(Istruzioni di lavoro)
(a) Quali caratteristiche dell'AK-47 hanno reso quest'arma la preferita anche dei gruppi di fuoco messicani, secondo il brano sui cartelli messicani? Elencale tutte.
(b) Riprendi il brano sui cartelli messicani e proseguilo a partire dall'ultima frase riportata.

(Brano da leggere)
· · ·
Tempo di lettura: 7 minuti

(Massimo Alberico su Voce) I cartelli messicani sono diventati i piu’ potenti narcotrafficanti d’America. Il paese centroamericano rischia di diventare un narco-stato
Città del Messico, 12 marzo 2008 – Il Messico sta vivendo la più grande crisi della sua storia. Nel paese è in corso una guerra spietata tra lo Stato e alcune delle più temibili organizzazioni criminali del Pianeta. E la nazione centro americana, caratterizzata da una democrazia giovane e ancora molto fragile, rischia di non superare la spaventosa prova a cui è sottoposta.
In Messico la chiamano la guerra “de los cuernos de chivos”, delle corna di vacca, dal nomignolo dato dai killer mafiosi alla loro arma preferita, l’AK-47, o Kalashnikov, così chiamato a causa della forma ricurva del suo caricatore da 70 colpi. La sua estrema maneggevolezza, la grande affidabilità e il basso costo ne hanno fatto non solo l’arma preferita di mercenari e truppe d’assalto in tutto il mondo, ma anche dei gruppi di fuoco delle potentissime organizzazioni messicane.
Dal 2001 al 2007 la guerra delle “corna di vacca” ha provocato più di 12 mila morti. E’ una guerra che non risparmia nessuno, giornalisti, poliziotti, funzionari, e uomini di chiesa, oltre alle centinaia di mafiosi che si ammazzano a vicenda per il controllo delle zone di coltivazione e distribuzione della droga, e per la supremazia in innumerevoli attività illegali. Attraverso il Messico passano ogni anno il 70 per cento della cocaina ed il 50 per cento della marijuana distribuite negli Usa. Cifre da capogiro.

È cominciato tutto agli inizi degli anni 80, con la guerra alla droga del presidente Ronald Reagan e di George Bush, all’epoca vice presidente. Bush si occupò di mettere in piedi un gigantesco dispositivo di controlli marittimi e aerei per frenare l’arrivo delle navi e dei velivoli che, passando dai Caraibi, innondavano gli Stati Uniti di cocaina in provenienza dalla Colombia. I potenti cartelli colombiani, che avevano in mano una grossa fetta del traffico di cocaina verso il Nord America, si adattarono rapidamente alla nuova situazione, e presero accordi con i piccoli contrabbandieri messicani per trasportare la coca via terra, attraverso la lunghissima frontiera che corre lungo il Rio Grande.
· · ·
(Dati registrati)

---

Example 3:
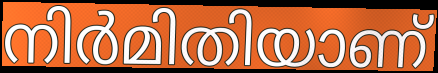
· · ·
(Risultati dell'esercizio)
(a) L'estrema maneggevolezza, la grande affidabilità e il basso costo.

(b)
Grazie alla collaborazione con i colombiani le famiglie di piccoli contrabbandieri iniziarono ad arricchirsi, trasformandosi rapidamente in veri e propri cartelli mafiosi. La svolta avvenne nel decennio successivo, quando le grandi organizzazioni colombiane dedite al narcotraffico, in particolare i cartelli di Medellin e di Cali, subirono una serie di gravissimi rovesci.
I capi più importanti come Pablo Escobar, i fratelli Orejuela, la famiglia Ochoa e Gonzalo Gacha furono uccisi o arrestati dai servizi di sicurezza, e le organizzazioni colombiane finirono per perdere il controllo della fase finale del trasporto e della distribuzione a scapito di quelli che fino a poco tempo prima erano solo semplici “campesinos”. I cartelli messicani cominciarono così la loro inarrestabile ascesa verso l’Olimpo della criminalità mondiale.
I messicani sono particolarmente attivi nel traffico di droga ( marijuana, cocaina, eroina), nei sequestri di persona, nel contrabbando di armi e carburante e, secondo recenti rapporti del Dipartimento della giustizia americano, detengono il monopolio nella produzione e la vendita delle meta-anfetamine. Una droga di sintesi, un’anfetamina potentissima e pericolosa, che può provocare danni cerebrali gravissimi e lesioni nervose anche se utilizzata saltuariamente. E’ chiamata appunto “cocaina dei poveri” e, grazie soprattutto ai cartelli messicani, si sta diffondendo con straordinaria rapidità in tutta l’America del Nord, specialmente negli stati rurali. I profitti generati dall’insieme di questi traffici supera di gran lunga il budget dell’FBI e di tutti servizi di sicurezza messicani messi assieme.
Un altro elemento connesso alla presa di potere da parte di questi clan, è il vertiginoso aumento delle tossicomania all’interno del paese, un fenomeno che sta prendendo delle dimensioni allarmanti. Ma la politica del governo messicano è incentrata quasi completamente sulla repressione, per cui spende 20 volte di più che per la prevenzione. I narcos hanno ugualmente approfittato dell’abbandono delle campagne. Nell’ottobre del 2007, il Ministero dell’agricoltura messicano stimava che le piantagioni di stupefacenti (oppio e cannabis) coprivano almeno un terzo delle terre coltivate (9 milioni di ettari per le droghe: 8,5 milioni per il mais). Per loro coltivazioni i narcos arrivano a pagare i contadini 400 mila pesos per ogni ettaro coltivato (26 mila euro), mentre con il mais ne guadagnano all’incirca 12 mila (800 euro).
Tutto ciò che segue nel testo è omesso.